Many people are outraged by this president’s inhuman “zero-tolerance” policy, which is separating thousands of children from their parents.
Opponents of the policy consistently invoke American values of welcoming immigrants and our respect for the sanctity of the family. Again and again politicians, immigrants’ rights activists, and ordinary people say that not giving asylum to immigrants and separating children from their parents is not what this country is about.
While I agree that this policy is deplorable, the history of the United States is replete with separating children from their parents and with laws keeping certain groups of people out of the country.
The mythology of America’s open arms to immigrants is based on a very short period of time in the late 19th century when the country had an acute need for labor to work in the factories of the burgeoning industrial revolution. By the first decade of the 20th century, 16,000 immigrants, many from southern and eastern Europe, had immigrated to the U.S.
In addition, many African-Americans from the South, lured by the hope of jobs in the factories and the desire to escape Jim Crow laws that severely limited life their lives, migrated to Northern cities. The reaction of many whites was an anti-immigrant hysteria coupled with the virulent racism not unlike the reaction to the election of Barack Obama, which has been greatly increased since the election of a president who supports this view.
By 1924, Congress was able to pass an immigration act which imposed quotas on immigration to 2 or 3 percent of the ethnic makeup of the U.S. according to the 1890 census — before the great wave of immigration. The quotas for southern and eastern Europeans, then, were miniscule, while those for northern Europeans were large. Those quotas were not lifted until 1965, severely limiting immigration from these countries for decades.
Other groups were also kept out by specific laws. The Chinese Exclusion Act of 1882, which forbid entry to all Chinese laborers, is only one example of legislation to keep Asian immigrants from entering the U.S. legally.
Nor does U.S. history reflect respect for family relations. Despite all the lofty rhetoric about our morals, forcibly tearing children away from their parents was the norm under slavery. The slave traders who kidnapped Africans to sell in the U.S. had no concern for families and when Africans were on the auction block in the U.S., children were regularly sold away from their mothers.

::::::::

- Prompt 1 -
List every four-digit year that appears in the text on U.S. immigration history.
- Prompt 2 -
According to the text on U.S. immigration history, when were the 1924 immigration quotas lifted?
- Prompt 3 -
Rewrite the text on U.S. immigration history from "By 1924, Congress" up to and including "the U.S. legally.", changing "Congress" to "the federal legislature".
The data after this point come from a different source than the text.

::::::::

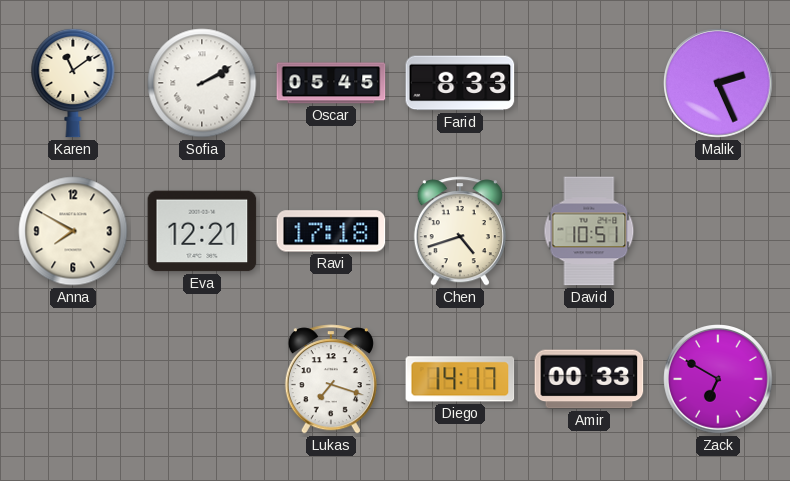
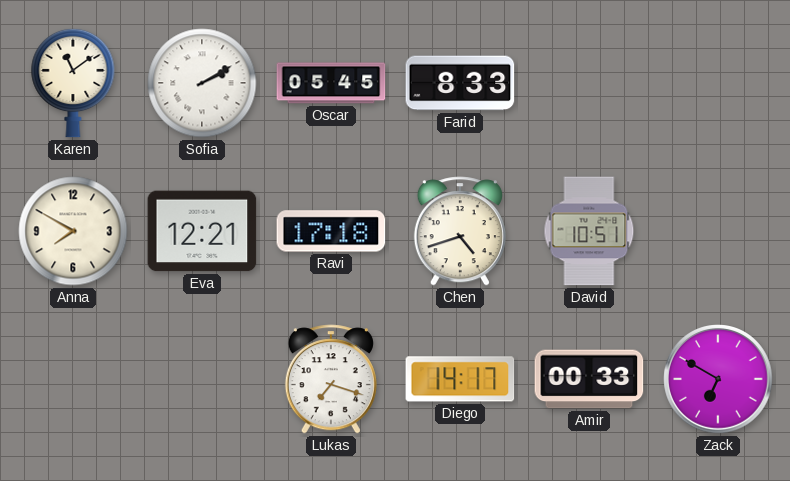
Malik: 2:26 -> none
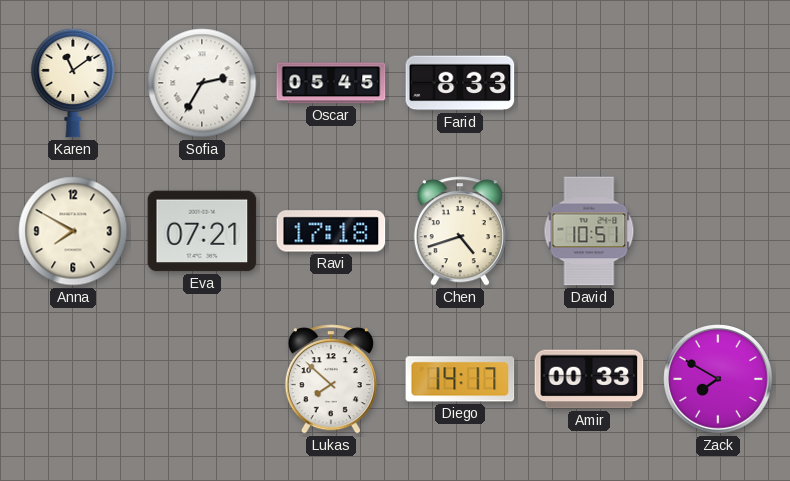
Sofia: 2:10 -> 2:35
Eva: 12:21 -> 07:21
Lukas: 7:18 -> 7:52
Zack: 6:50 -> 7:50
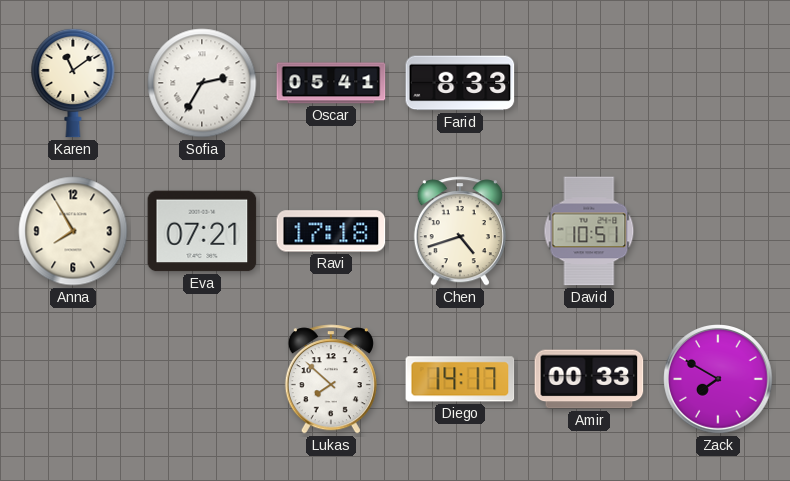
Oscar: 05:45 -> 05:41
Anna: 7:50 -> 7:55
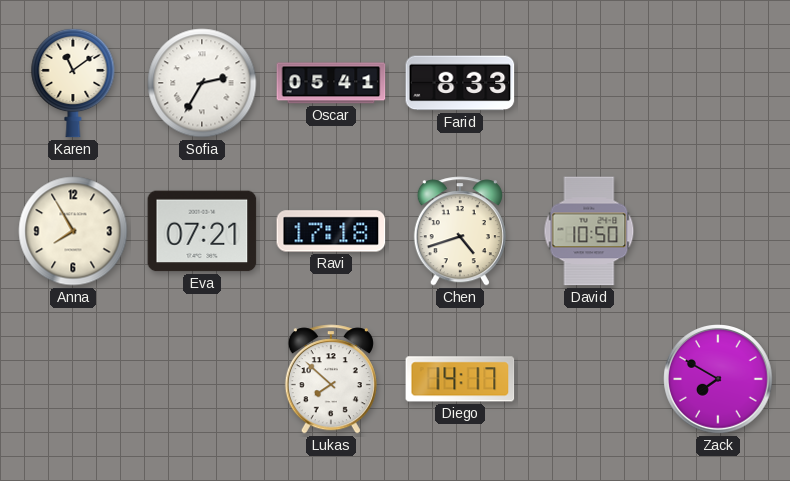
David: 10:51 -> 10:50
Amir: 00:33 -> none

::::::::

- Full answer 1 -
1924, 1890, 1965, 1882

- Full answer 2 -
They were lifted in 1965.

- Full answer 3 -
By 1924, the federal legislature was able to pass an immigration act which imposed quotas on immigration to 2 or 3 percent of the ethnic makeup of the U.S. according to the 1890 census — before the great wave of immigration. The quotas for southern and eastern Europeans, then, were miniscule, while those for northern Europeans were large. Those quotas were not lifted until 1965, severely limiting immigration from these countries for decades.
Other groups were also kept out by specific laws. The Chinese Exclusion Act of 1882, which forbid entry to all Chinese laborers, is only one example of legislation to keep Asian immigrants from entering the U.S. legally.